Голова значительно снисходительней к немцам, чем его заместитель. Он не ругает их, а только жалуется, как на вздорных, не понимающих его родственников. Бывший царский офицер верит, что немцы разобьют большевиков, а потом предоставят России полную самостоятельность.
- Войдите и в их положение. Война. У самих немного. Где они возьмут? Могли бы, конечно, больше сделать, но - мелочны. Вот вы в немецкой газете будете работать, - говорит он на прощанье, - помогайте нам, помогайте население защищать. И людям нашим дайте понять, что мы делаем все, что можем."
Автор этих записок В.Д. Соколов родился в 1913 г. в семье юриста. Окончил школу-девятилетку в Орле, пытался поступить в Московский и Ленинградский университеты, но не был принят из-за "социальной чуждости".

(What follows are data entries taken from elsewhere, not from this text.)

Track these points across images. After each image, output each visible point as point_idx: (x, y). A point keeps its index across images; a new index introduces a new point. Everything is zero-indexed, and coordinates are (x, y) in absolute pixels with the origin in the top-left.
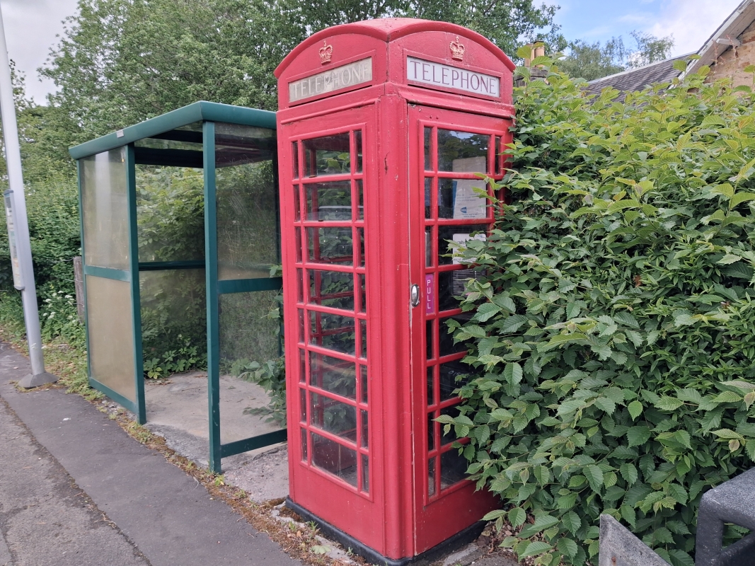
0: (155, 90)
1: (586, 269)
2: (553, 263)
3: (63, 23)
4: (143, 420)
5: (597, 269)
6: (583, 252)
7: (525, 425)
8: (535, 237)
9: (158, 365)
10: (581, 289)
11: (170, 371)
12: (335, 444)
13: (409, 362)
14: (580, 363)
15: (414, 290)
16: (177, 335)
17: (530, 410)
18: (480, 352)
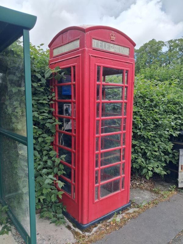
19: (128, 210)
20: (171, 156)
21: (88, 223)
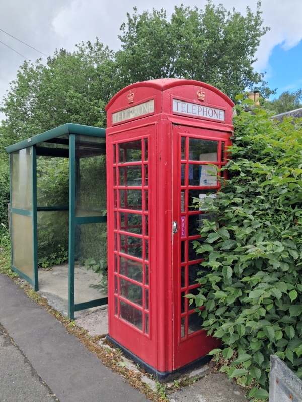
0: (55, 118)
1: (268, 215)
2: (251, 211)
3: (10, 84)
4: (37, 289)
5: (275, 215)
6: (267, 205)
7: (233, 300)
8: (242, 197)
9: (47, 260)
10: (265, 226)
11: (53, 263)
12: (132, 307)
13: (171, 264)
14: (264, 268)
15: (175, 224)
16: (58, 245)
17: (236, 292)
18: (210, 260)
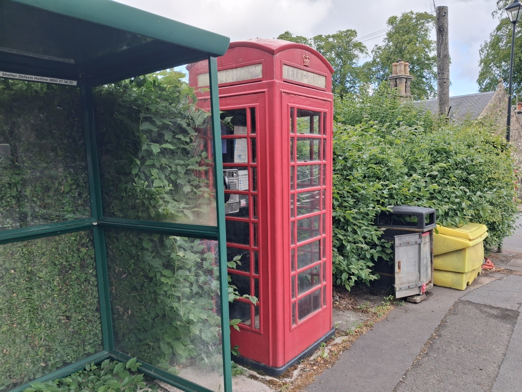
19: (334, 340)
20: (379, 249)
21: (285, 365)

Чтобы обойти это ограничение, он проработал два года рабочим на заводе, а в 1932 г., указав в графе социальное происхождение "рабочий", поступил в Орловский педагогический институт, стал школьным учителем литературы.
Согласно его собственному рассказу, в 1937 г. бежал от ареста, ушел в подполье, жил под фальшивыми именами, часто менял место жительства, потом устроился преподавателем в техникум в Воронежской области. Вскоре стал стал завучем.
Во время оккупации стал работать на немцев, взял фамилию Самарин. Самарину хорошо удавалась русификация геббельсовской антисемитской, антисоветской и антиамериканской пропаганды, и, судя по отчетам 693-й роты пропаганды, его высоко ценили: весной 1943 г. он был награжден двумя медалями.
В 1942 г. Самарина отправили в пропагандистский тур в Германию, по возвращении из которого он должен был восхвалять условия жизни в Третьем рейхе, гуманизм и справедливость законов, социальный порядок и волю к победе.